Forrest Bagley, whose family-owned solar company has built arrays in Maine, Massachusetts and New York, identified Illinois as a promising market due to generous state incentives and available land. However, the interconnection process—getting approval from utilities to connect new solar arrays to the electric grid—proved to be a major hurdle. An AI tool has emerged to tackle this problem, helping developers like Bagley navigate the complex, time-consuming process more efficiently.

The AI software analyzes grid capacity, utility requirements, and project data to flag potential interconnection issues early, which can shave months off the typical timeline. By streamlining the application and review process, the tool aims to reduce the backlog of projects waiting for utility approval—a bottleneck that has stymied community solar growth across multiple states. Faster connections mean new arrays can start generating low-carbon electricity sooner.

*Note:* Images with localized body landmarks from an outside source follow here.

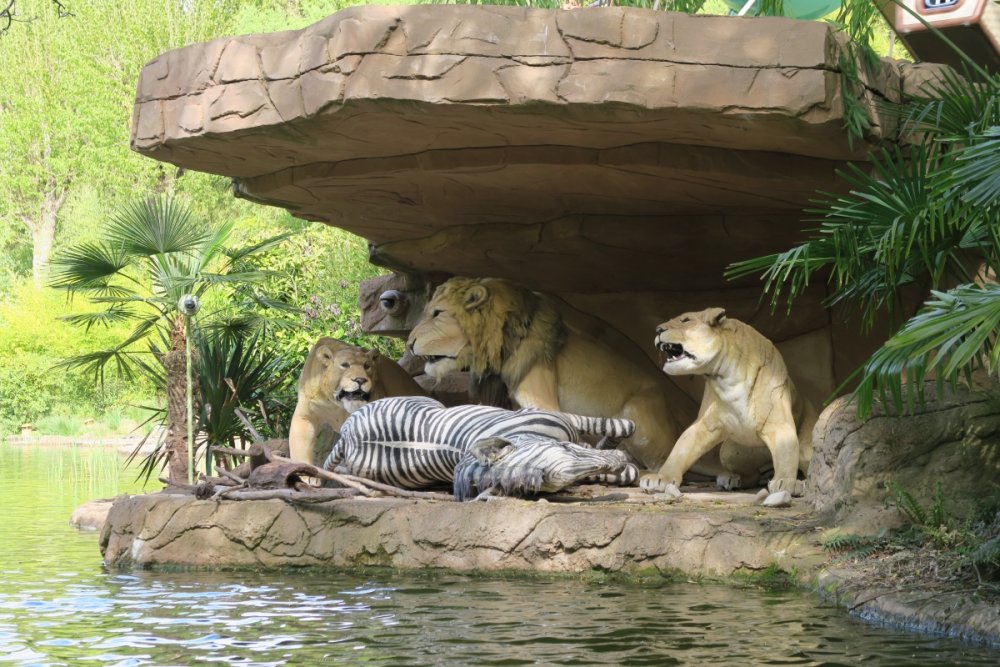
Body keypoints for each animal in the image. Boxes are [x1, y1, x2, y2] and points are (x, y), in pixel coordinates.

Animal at [640, 307, 816, 503]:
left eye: (686, 320)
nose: (657, 330)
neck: (727, 374)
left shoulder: (779, 424)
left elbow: (786, 451)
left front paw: (785, 482)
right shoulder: (705, 424)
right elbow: (681, 448)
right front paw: (660, 478)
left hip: (807, 447)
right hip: (729, 452)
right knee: (752, 475)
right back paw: (732, 479)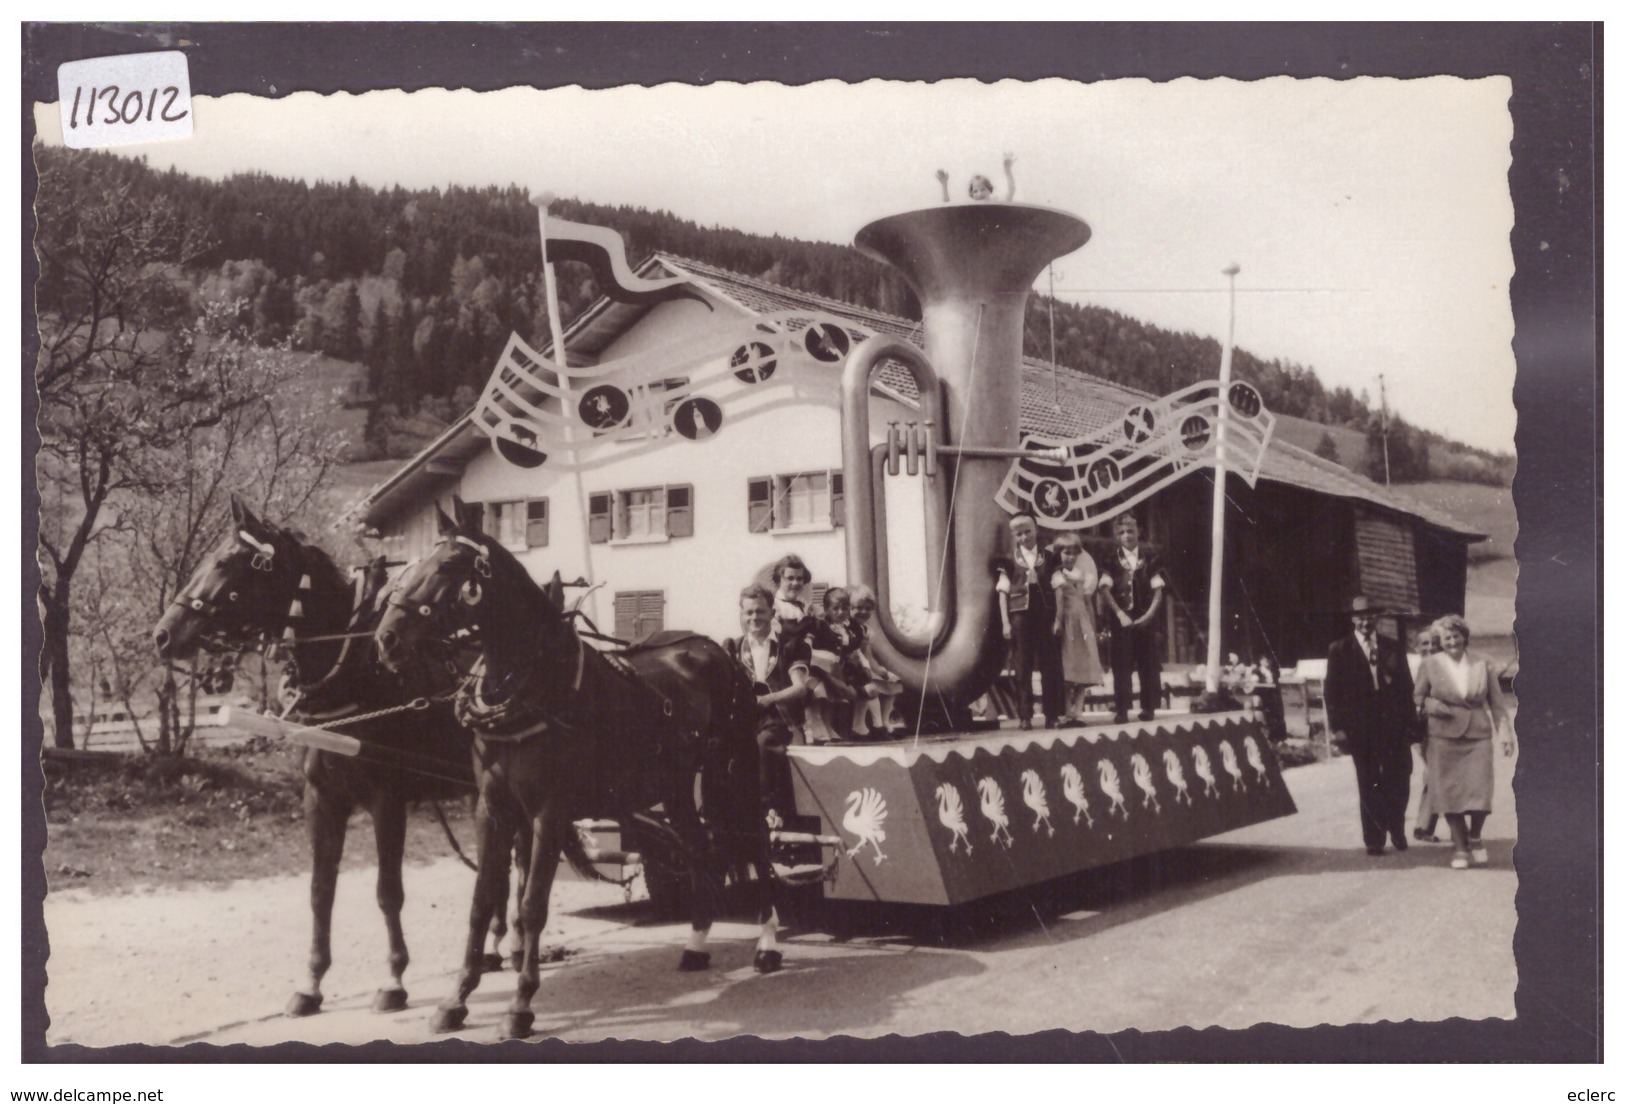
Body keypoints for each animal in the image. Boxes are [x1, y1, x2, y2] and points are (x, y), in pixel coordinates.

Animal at [152, 500, 520, 1021]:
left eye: (225, 562)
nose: (164, 635)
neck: (354, 667)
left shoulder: (387, 800)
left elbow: (388, 892)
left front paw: (393, 979)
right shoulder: (321, 798)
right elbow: (319, 891)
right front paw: (311, 983)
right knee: (501, 864)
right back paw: (492, 946)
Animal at [373, 497, 780, 1034]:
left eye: (447, 566)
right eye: (414, 563)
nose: (387, 639)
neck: (531, 686)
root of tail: (718, 649)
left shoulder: (549, 812)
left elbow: (531, 905)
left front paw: (521, 1003)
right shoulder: (493, 809)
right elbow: (482, 903)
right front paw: (456, 999)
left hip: (734, 775)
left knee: (754, 844)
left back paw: (768, 944)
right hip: (675, 788)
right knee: (698, 848)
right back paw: (695, 944)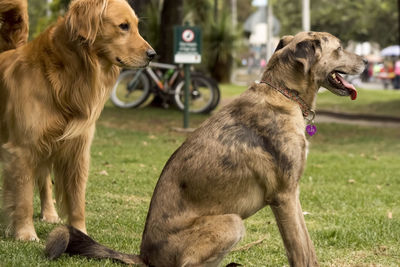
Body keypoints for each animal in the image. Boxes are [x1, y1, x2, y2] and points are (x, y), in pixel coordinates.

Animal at [46, 31, 366, 267]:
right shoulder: (285, 196)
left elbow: (306, 247)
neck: (283, 94)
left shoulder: (291, 196)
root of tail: (145, 257)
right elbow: (301, 251)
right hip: (231, 222)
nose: (365, 61)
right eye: (340, 48)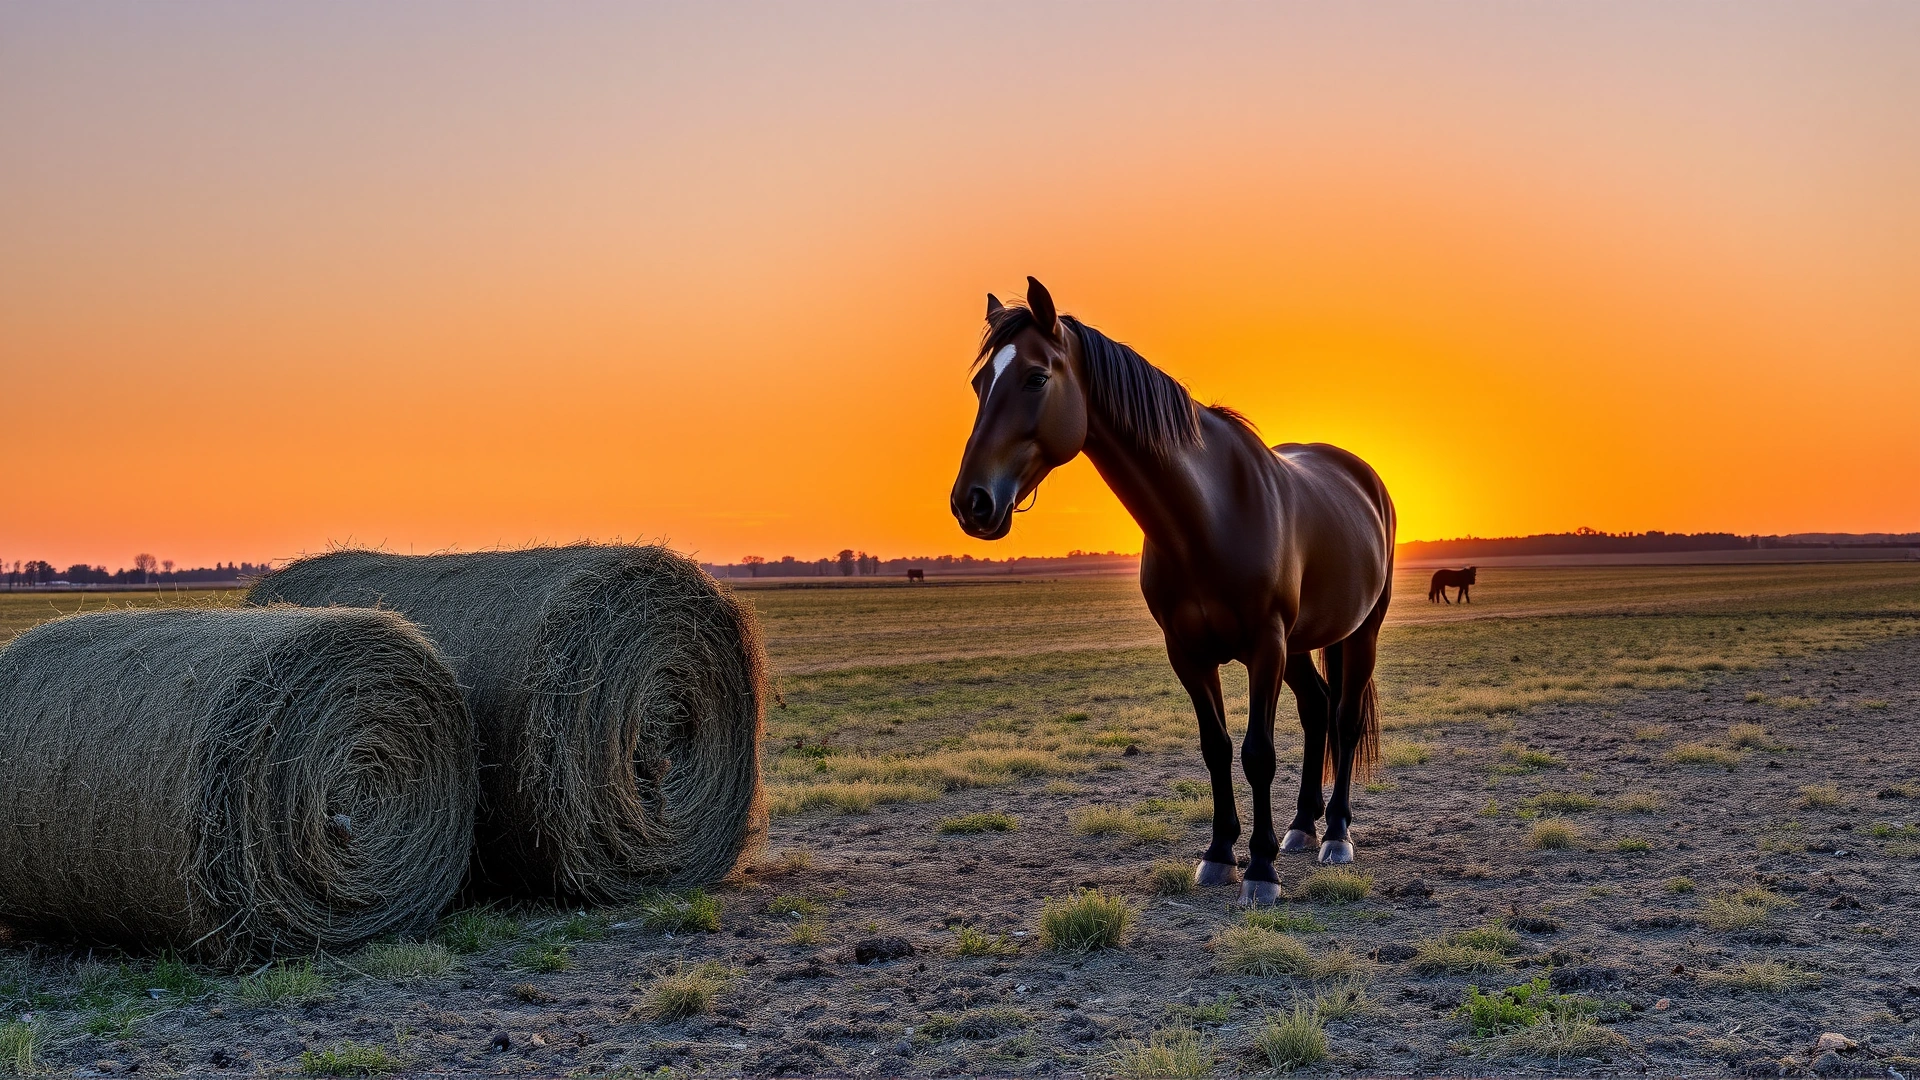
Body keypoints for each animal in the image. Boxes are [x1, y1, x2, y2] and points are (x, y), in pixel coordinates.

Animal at [950, 278, 1396, 904]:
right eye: (979, 384)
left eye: (1036, 377)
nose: (972, 502)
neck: (1206, 516)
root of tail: (1363, 476)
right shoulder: (1187, 651)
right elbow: (1216, 747)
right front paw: (1219, 855)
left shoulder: (1264, 646)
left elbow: (1258, 753)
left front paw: (1260, 871)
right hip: (1302, 645)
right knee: (1316, 708)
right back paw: (1301, 827)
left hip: (1359, 634)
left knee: (1345, 718)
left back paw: (1334, 835)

For developers, delays in interconnection are not just frustrating but expensive. Every month a project sits idle adds carrying costs for land leases, equipment, and financing. By shortening the interconnection queue, the AI tool directly improves project economics, enabling smaller developers to compete with larger firms and accelerating the deployment of community solar assets.

Illinois has set ambitious clean energy targets, aiming for 100% carbon-free electricity by 2050 with interim goals for community solar. Streamlining grid connections is critical to achieving those targets. The AI approach could become a model for other states facing similar interconnection logjams as renewable energy capacity expands nationwide.

Critics caution that automation cannot replace human engineering judgment entirely. Interconnection studies require site-specific safety and reliability assessments that AI may oversimplify. If the tool glosses over complex grid conditions, it could lead to system upgrades that aren't discovered until late in the design phase, offsetting early time savings.